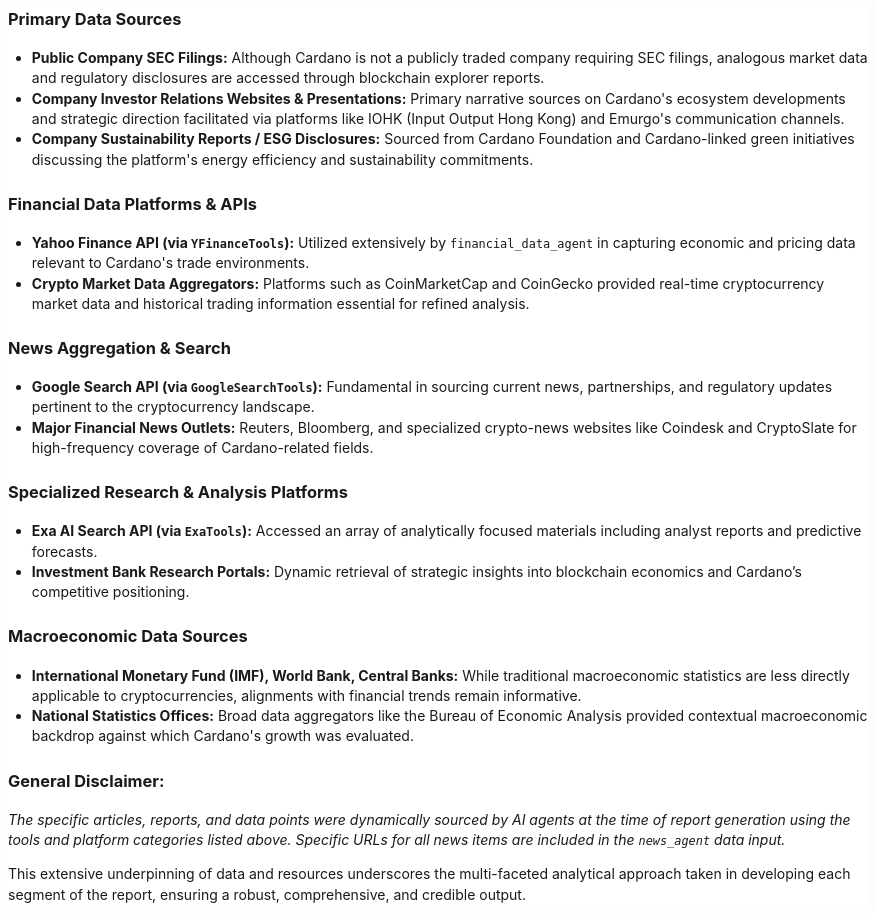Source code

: ### Primary Data Sources
- **Public Company SEC Filings:** Although Cardano is not a publicly traded company requiring SEC filings, analogous market data and regulatory disclosures are accessed through blockchain explorer reports.
- **Company Investor Relations Websites & Presentations:** Primary narrative sources on Cardano's ecosystem developments and strategic direction facilitated via platforms like IOHK (Input Output Hong Kong) and Emurgo's communication channels.
- **Company Sustainability Reports / ESG Disclosures:** Sourced from Cardano Foundation and Cardano-linked green initiatives discussing the platform's energy efficiency and sustainability commitments.

### Financial Data Platforms & APIs
- **Yahoo Finance API (via `YFinanceTools`):** Utilized extensively by `financial_data_agent` in capturing economic and pricing data relevant to Cardano's trade environments.
- **Crypto Market Data Aggregators:** Platforms such as CoinMarketCap and CoinGecko provided real-time cryptocurrency market data and historical trading information essential for refined analysis.

### News Aggregation & Search
- **Google Search API (via `GoogleSearchTools`):** Fundamental in sourcing current news, partnerships, and regulatory updates pertinent to the cryptocurrency landscape.
- **Major Financial News Outlets:** Reuters, Bloomberg, and specialized crypto-news websites like Coindesk and CryptoSlate for high-frequency coverage of Cardano-related fields.

### Specialized Research & Analysis Platforms
- **Exa AI Search API (via `ExaTools`):** Accessed an array of analytically focused materials including analyst reports and predictive forecasts.
- **Investment Bank Research Portals:** Dynamic retrieval of strategic insights into blockchain economics and Cardano’s competitive positioning.

### Macroeconomic Data Sources
- **International Monetary Fund (IMF), World Bank, Central Banks:** While traditional macroeconomic statistics are less directly applicable to cryptocurrencies, alignments with financial trends remain informative.
- **National Statistics Offices:** Broad data aggregators like the Bureau of Economic Analysis provided contextual macroeconomic backdrop against which Cardano's growth was evaluated.

### General Disclaimer:
*The specific articles, reports, and data points were dynamically sourced by AI agents at the time of report generation using the tools and platform categories listed above. Specific URLs for all news items are included in the `news_agent` data input.*

This extensive underpinning of data and resources underscores the multi-faceted analytical approach taken in developing each segment of the report, ensuring a robust, comprehensive, and credible output.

**TASK DETAILS:** Copy the item above word for word, leaving out the picture.

**YOUR RESPONSE:**
Source code

: ### Primary Data Sources
- **Public Company SEC Filings:** Although Cardano is not a publicly traded company requiring SEC filings, analogous market data and regulatory disclosures are accessed through blockchain explorer reports.
- **Company Investor Relations Websites & Presentations:** Primary narrative sources on Cardano's ecosystem developments and strategic direction facilitated via platforms like IOHK (Input Output Hong Kong) and Emurgo's communication channels.
- **Company Sustainability Reports / ESG Disclosures:** Sourced from Cardano Foundation and Cardano-linked green initiatives discussing the platform's energy efficiency and sustainability commitments.

### Financial Data Platforms & APIs
- **Yahoo Finance API (via `YFinanceTools`):** Utilized extensively by `financial_data_agent` in capturing economic and pricing data relevant to Cardano's trade environments.
- **Crypto Market Data Aggregators:** Platforms such as CoinMarketCap and CoinGecko provided real-time cryptocurrency market data and historical trading information essential for refined analysis.

### News Aggregation & Search
- **Google Search API (via `GoogleSearchTools`):** Fundamental in sourcing current news, partnerships, and regulatory updates pertinent to the cryptocurrency landscape.
- **Major Financial News Outlets:** Reuters, Bloomberg, and specialized crypto-news websites like Coindesk and CryptoSlate for high-frequency coverage of Cardano-related fields.

### Specialized Research & Analysis Platforms
- **Exa AI Search API (via `ExaTools`):** Accessed an array of analytically focused materials including analyst reports and predictive forecasts.
- **Investment Bank Research Portals:** Dynamic retrieval of strategic insights into blockchain economics and Cardano’s competitive positioning.

### Macroeconomic Data Sources
- **International Monetary Fund (IMF), World Bank, Central Banks:** While traditional macroeconomic statistics are less directly applicable to cryptocurrencies, alignments with financial trends remain informative.
- **National Statistics Offices:** Broad data aggregators like the Bureau of Economic Analysis provided contextual macroeconomic backdrop against which Cardano's growth was evaluated.

### General Disclaimer:
*The specific articles, reports, and data points were dynamically sourced by AI agents at the time of report generation using the tools and platform categories listed above. Specific URLs for all news items are included in the `news_agent` data input.*

This extensive underpinning of data and resources underscores the multi-faceted analytical approach taken in developing each segment of the report, ensuring a robust, comprehensive, and credible output.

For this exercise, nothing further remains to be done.